Exercise: Copy out every line of the rows below, keeping each one word for word.

------------

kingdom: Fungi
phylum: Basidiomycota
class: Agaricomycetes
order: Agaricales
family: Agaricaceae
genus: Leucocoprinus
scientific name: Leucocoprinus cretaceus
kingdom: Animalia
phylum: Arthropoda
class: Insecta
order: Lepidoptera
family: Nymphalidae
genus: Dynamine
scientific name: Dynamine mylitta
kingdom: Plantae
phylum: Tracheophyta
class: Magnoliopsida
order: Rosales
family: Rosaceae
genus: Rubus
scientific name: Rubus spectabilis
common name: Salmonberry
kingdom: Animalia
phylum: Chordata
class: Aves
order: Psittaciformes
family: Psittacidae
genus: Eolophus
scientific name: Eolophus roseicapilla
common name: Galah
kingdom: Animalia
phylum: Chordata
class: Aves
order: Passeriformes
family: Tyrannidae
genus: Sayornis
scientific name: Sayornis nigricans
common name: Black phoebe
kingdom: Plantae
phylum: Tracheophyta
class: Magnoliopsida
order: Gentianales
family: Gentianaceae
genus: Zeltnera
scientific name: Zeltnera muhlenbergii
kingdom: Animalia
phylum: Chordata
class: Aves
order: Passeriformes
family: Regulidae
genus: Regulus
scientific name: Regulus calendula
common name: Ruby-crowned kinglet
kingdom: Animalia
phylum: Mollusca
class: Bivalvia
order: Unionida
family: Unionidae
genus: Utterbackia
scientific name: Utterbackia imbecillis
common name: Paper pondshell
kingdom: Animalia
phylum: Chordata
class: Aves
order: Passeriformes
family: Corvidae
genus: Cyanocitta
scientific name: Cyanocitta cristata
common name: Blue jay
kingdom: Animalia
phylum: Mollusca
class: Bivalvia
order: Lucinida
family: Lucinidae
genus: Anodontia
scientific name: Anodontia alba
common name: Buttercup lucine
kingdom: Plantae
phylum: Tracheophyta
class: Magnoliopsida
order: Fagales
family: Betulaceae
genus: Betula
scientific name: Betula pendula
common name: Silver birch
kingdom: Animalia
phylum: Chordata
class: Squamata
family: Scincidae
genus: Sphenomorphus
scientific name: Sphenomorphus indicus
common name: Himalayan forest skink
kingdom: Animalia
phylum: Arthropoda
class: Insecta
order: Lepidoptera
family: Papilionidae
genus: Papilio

------------

The output:
kingdom: Fungi
phylum: Basidiomycota
class: Agaricomycetes
order: Agaricales
family: Agaricaceae
genus: Leucocoprinus
scientific name: Leucocoprinus cretaceus
kingdom: Animalia
phylum: Arthropoda
class: Insecta
order: Lepidoptera
family: Nymphalidae
genus: Dynamine
scientific name: Dynamine mylitta
kingdom: Plantae
phylum: Tracheophyta
class: Magnoliopsida
order: Rosales
family: Rosaceae
genus: Rubus
scientific name: Rubus spectabilis
common name: Salmonberry
kingdom: Animalia
phylum: Chordata
class: Aves
order: Psittaciformes
family: Psittacidae
genus: Eolophus
scientific name: Eolophus roseicapilla
common name: Galah
kingdom: Animalia
phylum: Chordata
class: Aves
order: Passeriformes
family: Tyrannidae
genus: Sayornis
scientific name: Sayornis nigricans
common name: Black phoebe
kingdom: Plantae
phylum: Tracheophyta
class: Magnoliopsida
order: Gentianales
family: Gentianaceae
genus: Zeltnera
scientific name: Zeltnera muhlenbergii
kingdom: Animalia
phylum: Chordata
class: Aves
order: Passeriformes
family: Regulidae
genus: Regulus
scientific name: Regulus calendula
common name: Ruby-crowned kinglet
kingdom: Animalia
phylum: Mollusca
class: Bivalvia
order: Unionida
family: Unionidae
genus: Utterbackia
scientific name: Utterbackia imbecillis
common name: Paper pondshell
kingdom: Animalia
phylum: Chordata
class: Aves
order: Passeriformes
family: Corvidae
genus: Cyanocitta
scientific name: Cyanocitta cristata
common name: Blue jay
kingdom: Animalia
phylum: Mollusca
class: Bivalvia
order: Lucinida
family: Lucinidae
genus: Anodontia
scientific name: Anodontia alba
common name: Buttercup lucine
kingdom: Plantae
phylum: Tracheophyta
class: Magnoliopsida
order: Fagales
family: Betulaceae
genus: Betula
scientific name: Betula pendula
common name: Silver birch
kingdom: Animalia
phylum: Chordata
class: Squamata
family: Scincidae
genus: Sphenomorphus
scientific name: Sphenomorphus indicus
common name: Himalayan forest skink
kingdom: Animalia
phylum: Arthropoda
class: Insecta
order: Lepidoptera
family: Papilionidae
genus: Papilio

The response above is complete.